The Janus kinase/signal transducers and activators of transcription (JAK/STAT) pathway is a chain of interactions between proteins in a cell.
The JAK-STAT signaling pathway transmits information from extracellular chemical signals to the nucleus resulting in DNA transcription and expression of genes involved in immunity, proliferation, differentiation, apoptosis and oncogenesis. This pathway plays a prominent role in mediating signal transduction for many cytokines.
There are three key parts of JAK-STAT signaling pathway: Janus kinases (JAKs), Signal Transducer and Activator of Transcription proteins (STATs), and receptors (which bind the chemical signals). In mammals, the JAK/STAT pathway is the principal signaling mechanism for a wide array of cytokines and growth factors.

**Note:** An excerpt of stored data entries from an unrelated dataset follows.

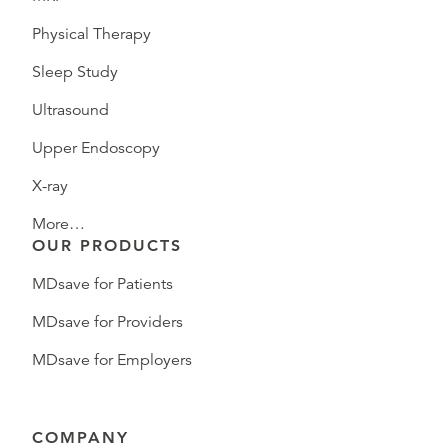
Physical Therapy
Sleep Study
Ultrasound
Upper Endoscopy
X-ray
More…
OUR PRODUCTS
MDsave for Patients
MDsave for Providers
MDsave for Employers
COMPANY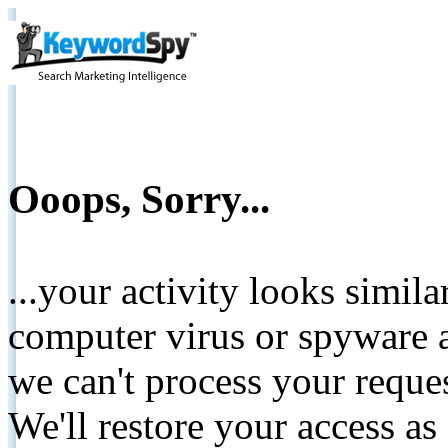
Ooops, Sorry...
...your activity looks simil
computer virus or spyware a
we can't process your reque
We'll restore your access as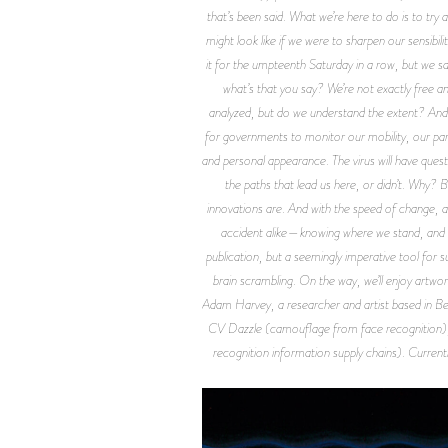
that’s been said. What we’re here to do is to t
might look like if we were to sharpen our sensibili
it for the umpteenth Saturday in a row, but we sa
what’s that you say? We’re not exactly free a
analyzed, but do we understand the extent? And i
for governments to monitor our mobility, our part
and personal appearance. The virus will have ques
the paths that lead us here, or didn’t. Why?
innovations are. And with the speed of change, a
accident alike—knowing where we stand, and how
publication, but a seemingly imperative tool for
brain scrambling. On the way, we’ll enjoy artwor
Adam Harvey, a researcher and artist based in Berli
CV Dazzle (camouflage from face recognition),
recognition information supply chains). Currentl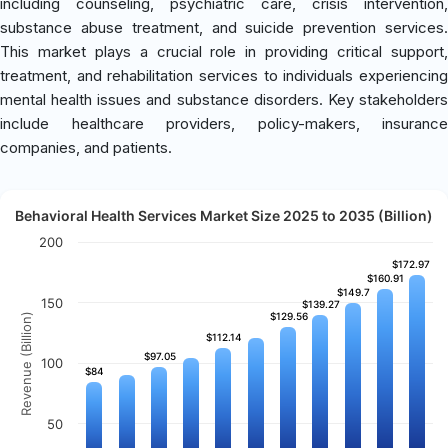
including counseling, psychiatric care, crisis intervention,
substance abuse treatment, and suicide prevention services.
This market plays a crucial role in providing critical support,
treatment, and rehabilitation services to individuals experiencing
mental health issues and substance disorders. Key stakeholders
include healthcare providers, policy-makers, insurance
companies, and patients.
Behavioral Health Services Market Size 2025 to 2035 (Billion)
200
$172.97
$172.97
$160.91
$160.91
$149.7
$149.7
150
$139.27
$139.27
$129.56
$129.56
Revenue (Billion)
$112.14
$112.14
$97.05
$97.05
100
$84
$84
50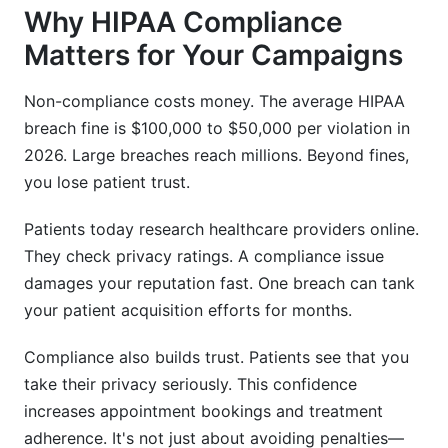
What exactly counts as protected health
Why HIPAA Compliance
information (PHI) in a campaign?
Matters for Your Campaigns
Do I need consent to send appointment
reminders?
Non-compliance costs money. The average HIPAA
breach fine is $100,000 to $50,000 per violation in
Can I use a free email platform like Gmail for
patient campaigns?
2026. Large breaches reach millions. Beyond fines,
you lose patient trust.
How long can I keep campaign data after a
patient leaves?
Patients today research healthcare providers online.
They check privacy ratings. A compliance issue
What should I include in a patient consent form
for marketing?
damages your reputation fast. One breach can tank
your patient acquisition efforts for months.
Is text messaging (SMS) safer than email for
patient data?
Compliance also builds trust. Patients see that you
Do I need a Business Associate Agreement
take their privacy seriously. This confidence
(BAA) with my email provider?
increases appointment bookings and treatment
adherence. It's not just about avoiding penalties—
Can I A/B test campaign templates with patient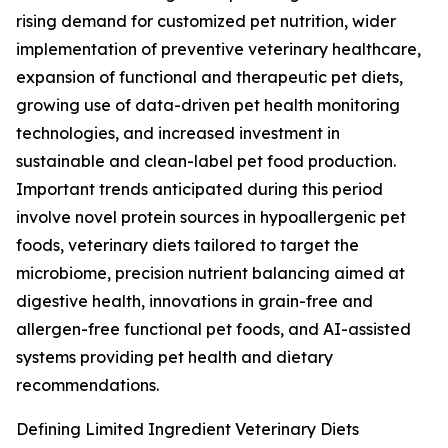
rising demand for customized pet nutrition, wider
implementation of preventive veterinary healthcare,
expansion of functional and therapeutic pet diets,
growing use of data-driven pet health monitoring
technologies, and increased investment in
sustainable and clean-label pet food production.
Important trends anticipated during this period
involve novel protein sources in hypoallergenic pet
foods, veterinary diets tailored to target the
microbiome, precision nutrient balancing aimed at
digestive health, innovations in grain-free and
allergen-free functional pet foods, and AI-assisted
systems providing pet health and dietary
recommendations.
Defining Limited Ingredient Veterinary Diets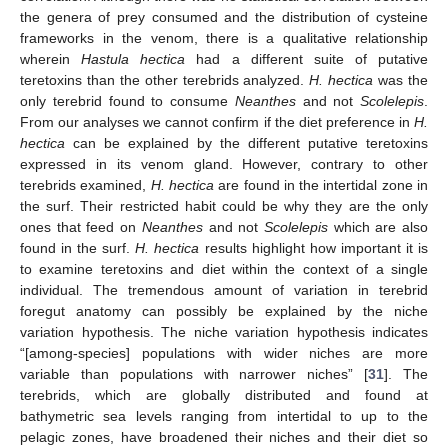
the genera of prey consumed and the distribution of cysteine
frameworks in the venom, there is a qualitative relationship
wherein
Hastula hectica
had a different suite of putative
teretoxins than the other terebrids analyzed.
H. hectica
was the
only terebrid found to consume
Neanthes
and not
Scolelepis
.
From our analyses we cannot confirm if the diet preference in
H.
hectica
can be explained by the different putative teretoxins
expressed in its venom gland. However, contrary to other
terebrids examined,
H. hectica
are found in the intertidal zone in
the surf. Their restricted habit could be why they are the only
ones that feed on
Neanthes
and not
Scolelepis
which are also
found in the surf.
H. hectica
results highlight how important it is
to examine teretoxins and diet within the context of a single
individual. The tremendous amount of variation in terebrid
foregut anatomy can possibly be explained by the niche
variation hypothesis. The niche variation hypothesis indicates
“[among-species] populations with wider niches are more
variable than populations with narrower niches” [
31
]. The
terebrids, which are globally distributed and found at
bathymetric sea levels ranging from intertidal to up to the
pelagic zones, have broadened their niches and their diet so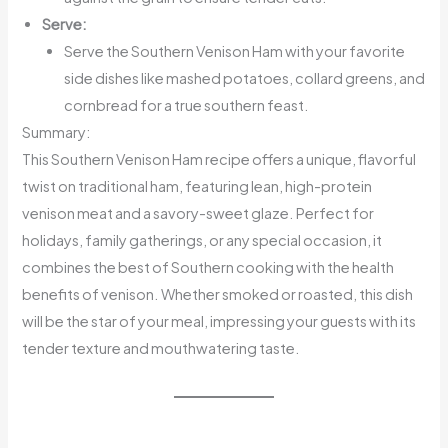
Serve:
Serve the Southern Venison Ham with your favorite
side dishes like mashed potatoes, collard greens, and
cornbread for a true southern feast.
Summary:
This Southern Venison Ham recipe offers a unique, flavorful
twist on traditional ham, featuring lean, high-protein
venison meat and a savory-sweet glaze. Perfect for
holidays, family gatherings, or any special occasion, it
combines the best of Southern cooking with the health
benefits of venison. Whether smoked or roasted, this dish
will be the star of your meal, impressing your guests with its
tender texture and mouthwatering taste.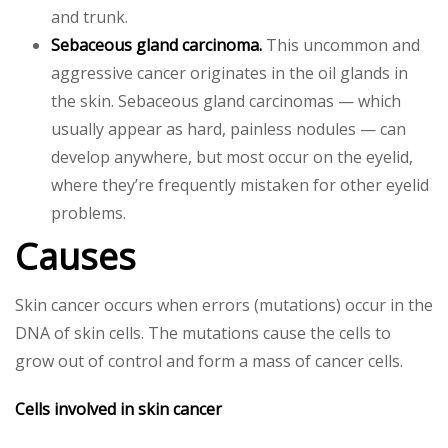
and trunk.
Sebaceous gland carcinoma.
This uncommon and
aggressive cancer originates in the oil glands in
the skin. Sebaceous gland carcinomas — which
usually appear as hard, painless nodules — can
develop anywhere, but most occur on the eyelid,
where they’re frequently mistaken for other eyelid
problems.
Causes
Skin cancer occurs when errors (mutations) occur in the
DNA of skin cells. The mutations cause the cells to
grow out of control and form a mass of cancer cells.
Cells involved in skin cancer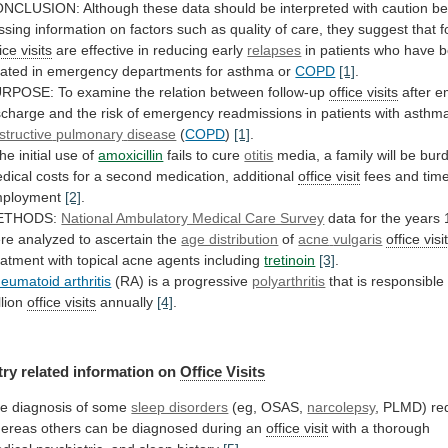
ONCLUSION:
Although
these
data
should
be
interpreted
with
caution
be
ssing
information
on
factors
such
as
quality
of
care,
they
suggest
that
f
ice visits
are
effective
in
reducing
early
relapses
in
patients
who
have
b
eated
in
emergency
departments
for
asthma
or
COPD
[1]
.
URPOSE:
To
examine
the
relation
between
follow-up
office visits
after
e
scharge
and
the
risk
of
emergency
readmissions
in
patients
with
asthm
structive
pulmonary
disease
(
COPD
)
[1]
.
the
initial
use
of
amoxicillin
fails to cure
otitis
media,
a
family
will
be
bur
dical
costs
for
a
second
medication,
additional
office visit
fees
and
tim
ployment
[2]
.
ETHODS:
National Ambulatory Medical Care Survey
data
for
the
years
re
analyzed
to
ascertain
the
age distribution
of
acne
vulgaris
office visi
eatment
with
topical
acne
agents
including
tretinoin
[3]
.
eumatoid arthritis
(RA) is a progressive
polyarthritis
that
is
responsible
llion
office
visits
annually
[4]
.
try related information on
Office Visits
he
diagnosis
of
some
sleep disorders
(eg, OSAS,
narcolepsy
,
PLMD)
re
ereas
others
can
be
diagnosed
during
an
office visit
with
a
thorough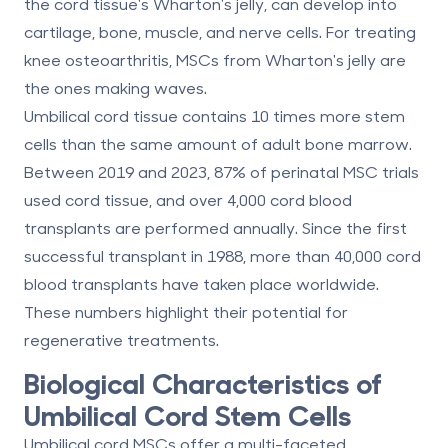
the cord tissue's Wharton's jelly, can develop into
cartilage, bone, muscle, and nerve cells. For treating
knee osteoarthritis, MSCs from Wharton's jelly are
the ones making waves.
Umbilical cord tissue contains 10 times more stem
cells than the same amount of adult bone marrow.
Between 2019 and 2023, 87% of perinatal MSC trials
used cord tissue, and over 4,000 cord blood
transplants are performed annually. Since the first
successful transplant in 1988, more than 40,000 cord
blood transplants have taken place worldwide.
These numbers highlight their potential for
regenerative treatments.
Biological Characteristics of
Umbilical Cord Stem Cells
Umbilical cord MSCs offer a
multi-faceted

Following the binding of cytokines to their cognate receptor, STATs are activated by members of the JAK family of tyrosine kinases. Once activated, they dimerize and translocate to the nucleus and modulate the expression of target genes.
In addition to the activation of STATs, JAKs mediate the recruitment of other molecules such as the MAP kinases, PI3 kinase etc. These molecules process downstream signals via the Ras-Raf-MAP kinase and PI3 kinase pathways which results in the activation of additional transcription factors.
Dysregulation of JAK-STAT signaling is associated with various immune disorders. Accumulating evidence has discovered that STAT3 SNPs is associated with Crohn’s disease, psoriasis and ankylosing spondylitis, STAT4 SNPs is associated with rheumatoid arthritis, Crohn’s disease, systemic lupus erythematosus and Sjogren’s syndrome, and STAT6 SNPs is associated with asthma.
Additionally, given the researches implicating JAK-STAT in autoimmune disease and malignancy, it is not surprising that this pathway has become an attractive target for pharmaceuticals. Ruxolitinib, a JAK1 and JAK2 inhibitor with efficacy for the treatment of polycythemia vera and myelofibrosis, was the first FDA approved JAK inhibitor, or Jakinib.